>>
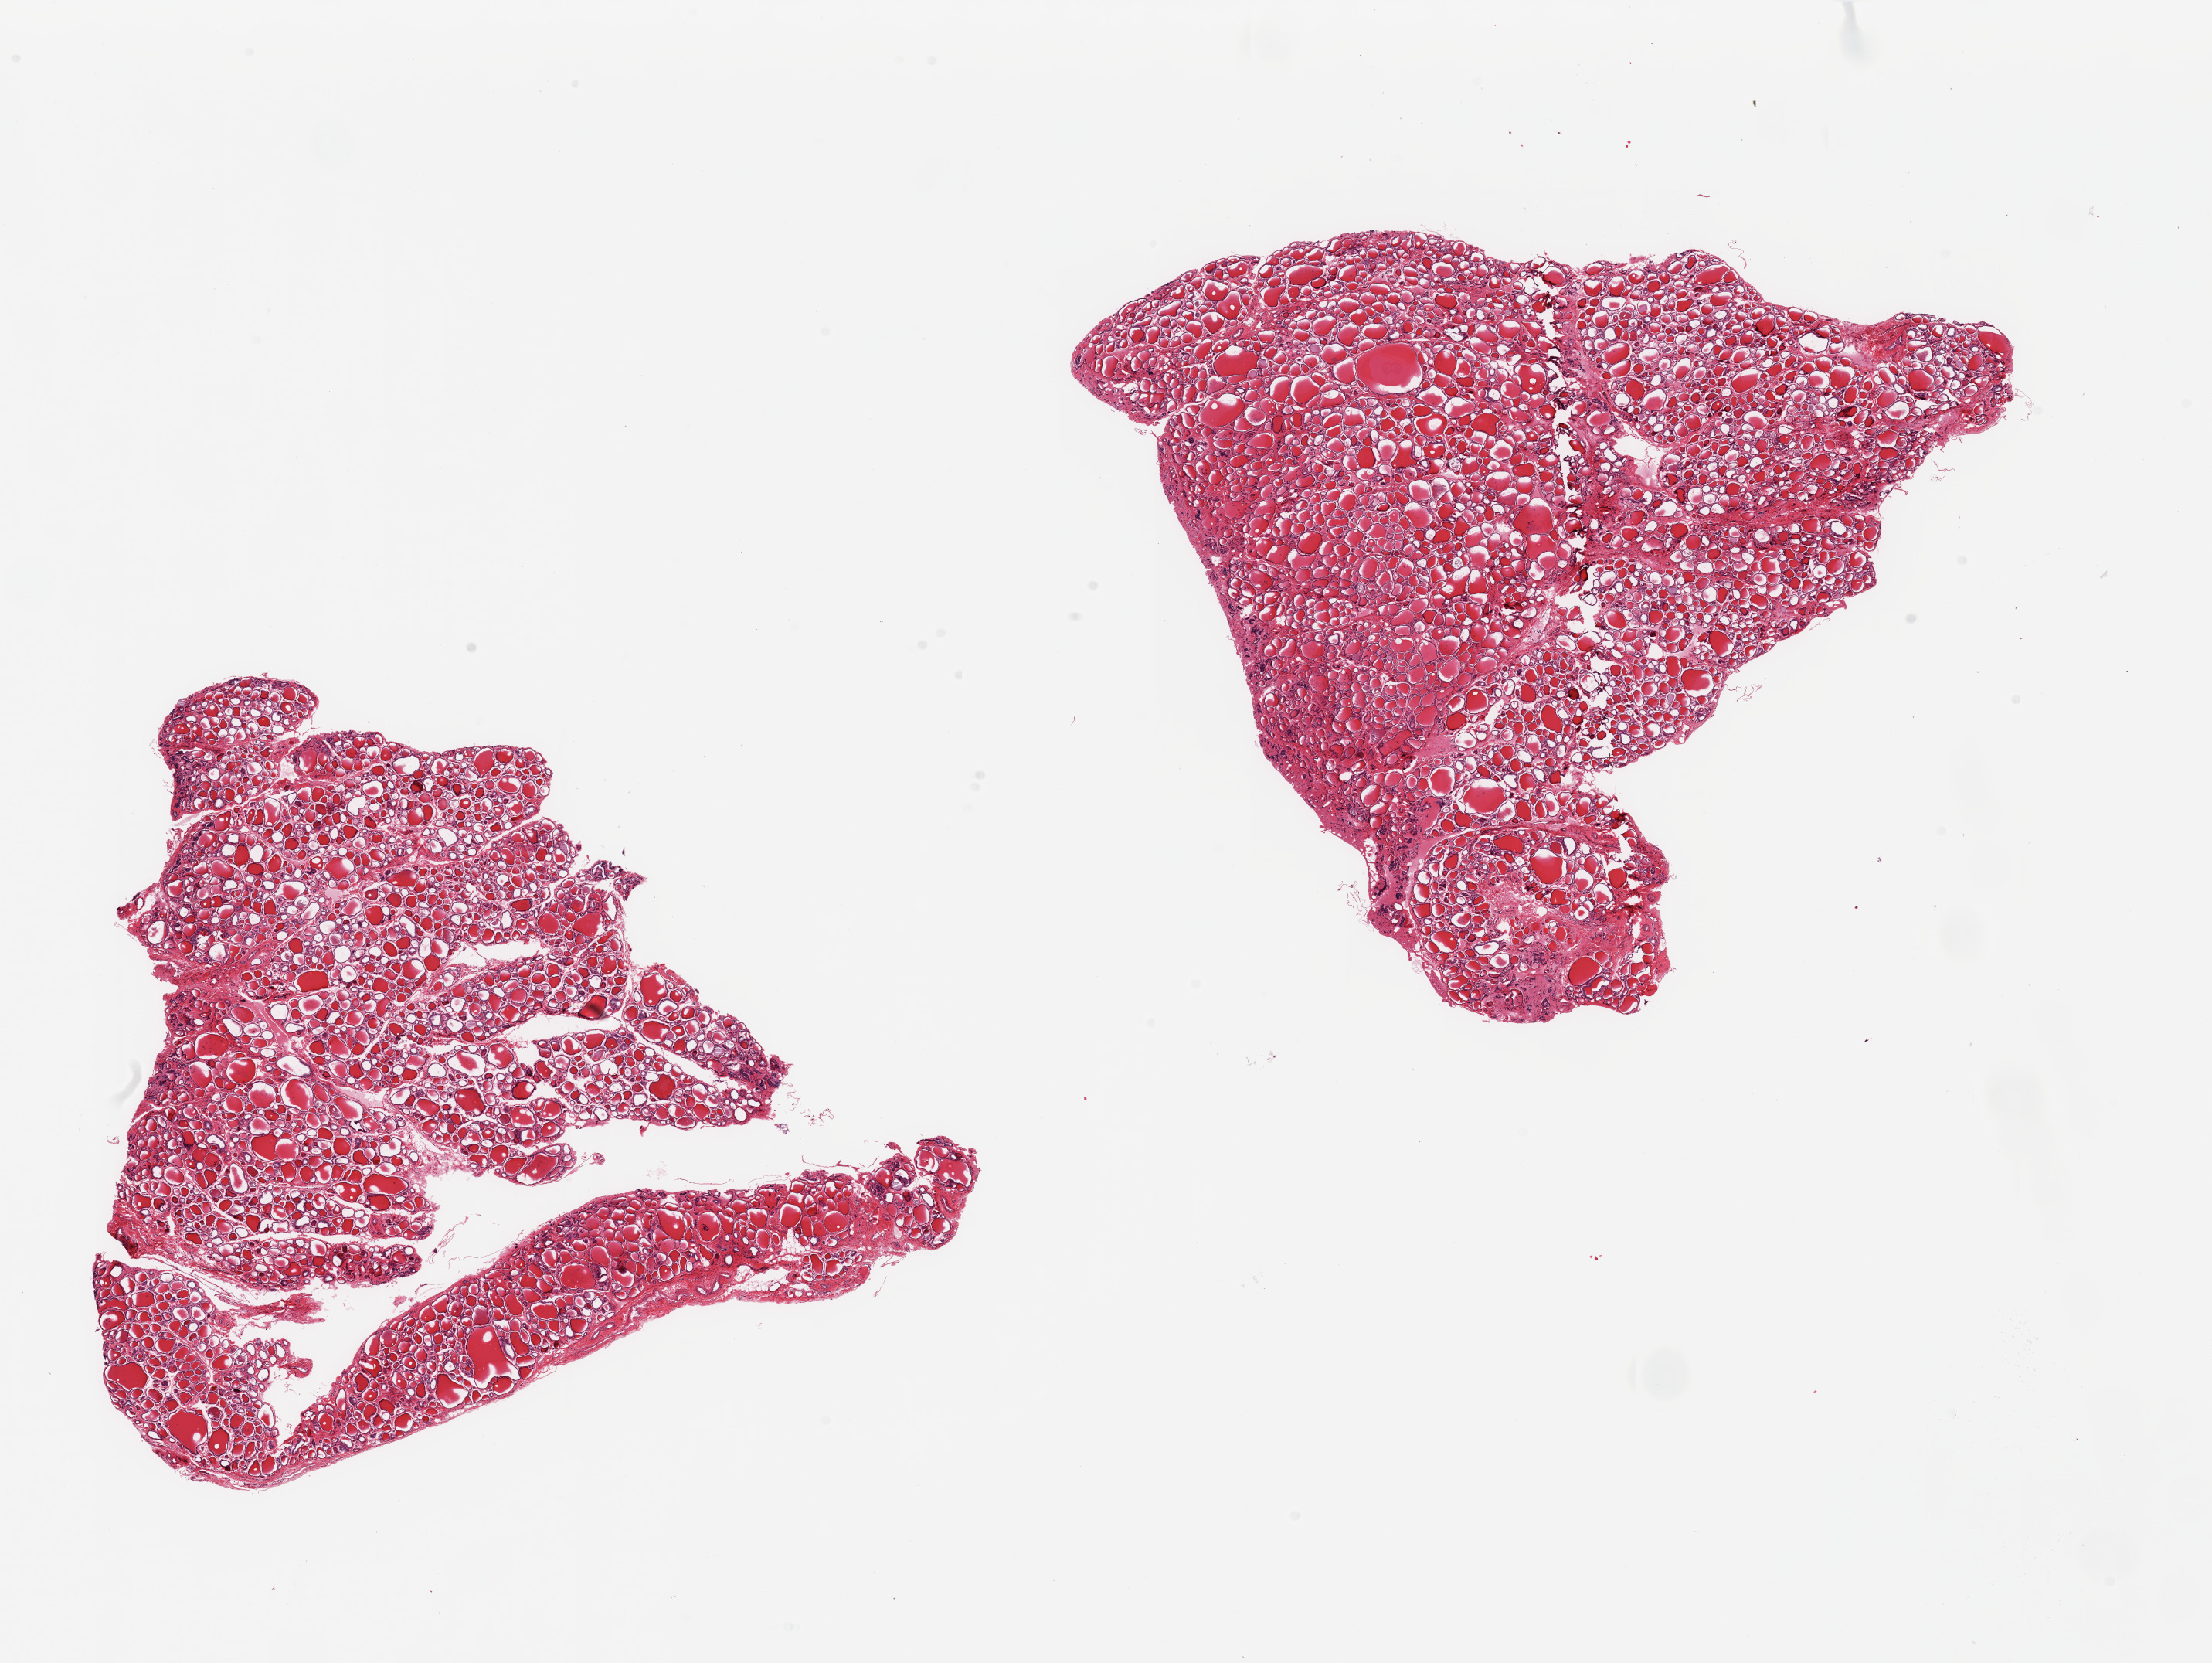
Haematoxylin and eosin whole-slide image — whole scanned area (about 22.6 x 17.0 mm, from a 20x scan) shown as a low-resolution overview. PAXgene-fixed paraffin-embedded (PFPE) section. Target tissue: thyroid. Donor tissue sample.
- review note (as recorded): 2 pieces, no abnormalities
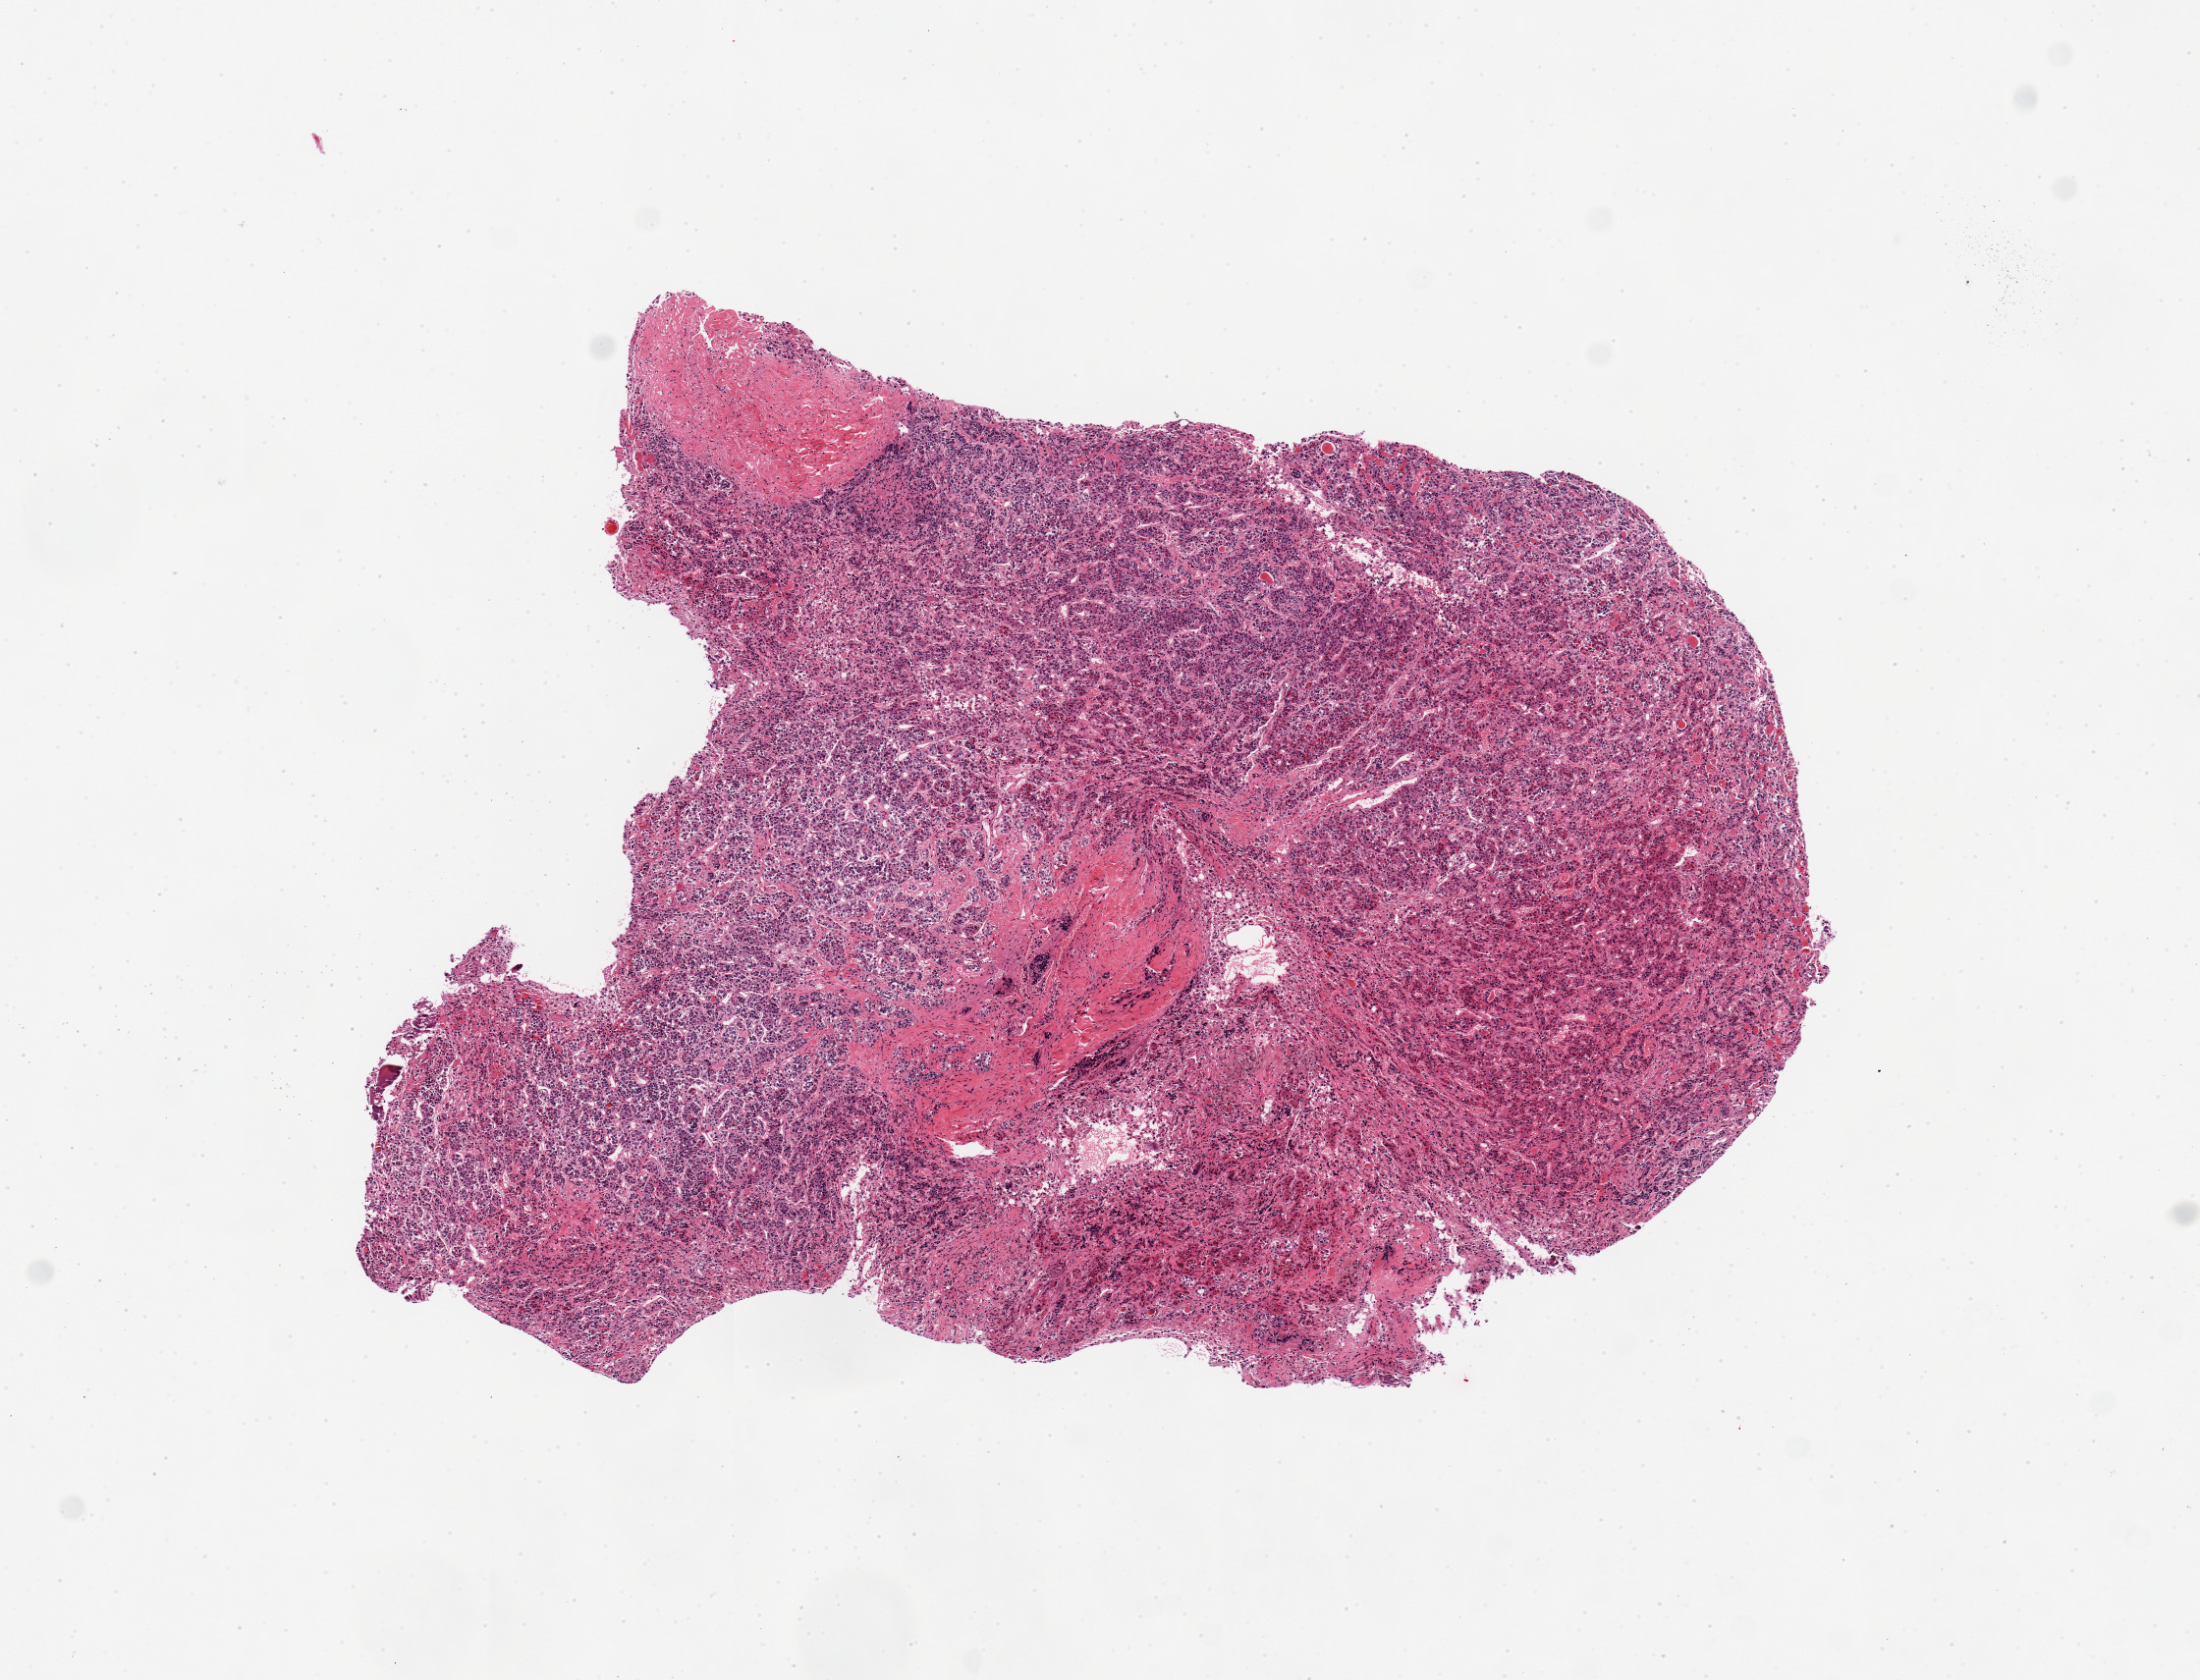
Haematoxylin and eosin whole-slide image, brightfield — low-resolution overview of the scanned area, about 8.9 x 6.8 mm (slide scanned at 20x). PAXgene-fixed paraffin-embedded (PFPE) section. Sampled site (target tissue): pituitary. Tissue donor sample. Donor sex: male.
- reviewer comment on this tissue sample: 1 piece, all adenohypophysis, 1x0.5mm nubbin of dura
<<
(What is required):
Return all lines of the data in which the string "sample" appears.

(Exercise result):
Haematoxylin and eosin whole-slide image — whole scanned area (about 22.6 x 17.0 mm, from a 20x scan) shown as a low-resolution overview. PAXgene-fixed paraffin-embedded (PFPE) section. Target tissue: thyroid. Donor tissue sample.
Haematoxylin and eosin whole-slide image, brightfield — low-resolution overview of the scanned area, about 8.9 x 6.8 mm (slide scanned at 20x). PAXgene-fixed paraffin-embedded (PFPE) section. Sampled site (target tissue): pituitary. Tissue donor sample. Donor sex: male.
- reviewer comment on this tissue sample: 1 piece, all adenohypophysis, 1x0.5mm nubbin of dura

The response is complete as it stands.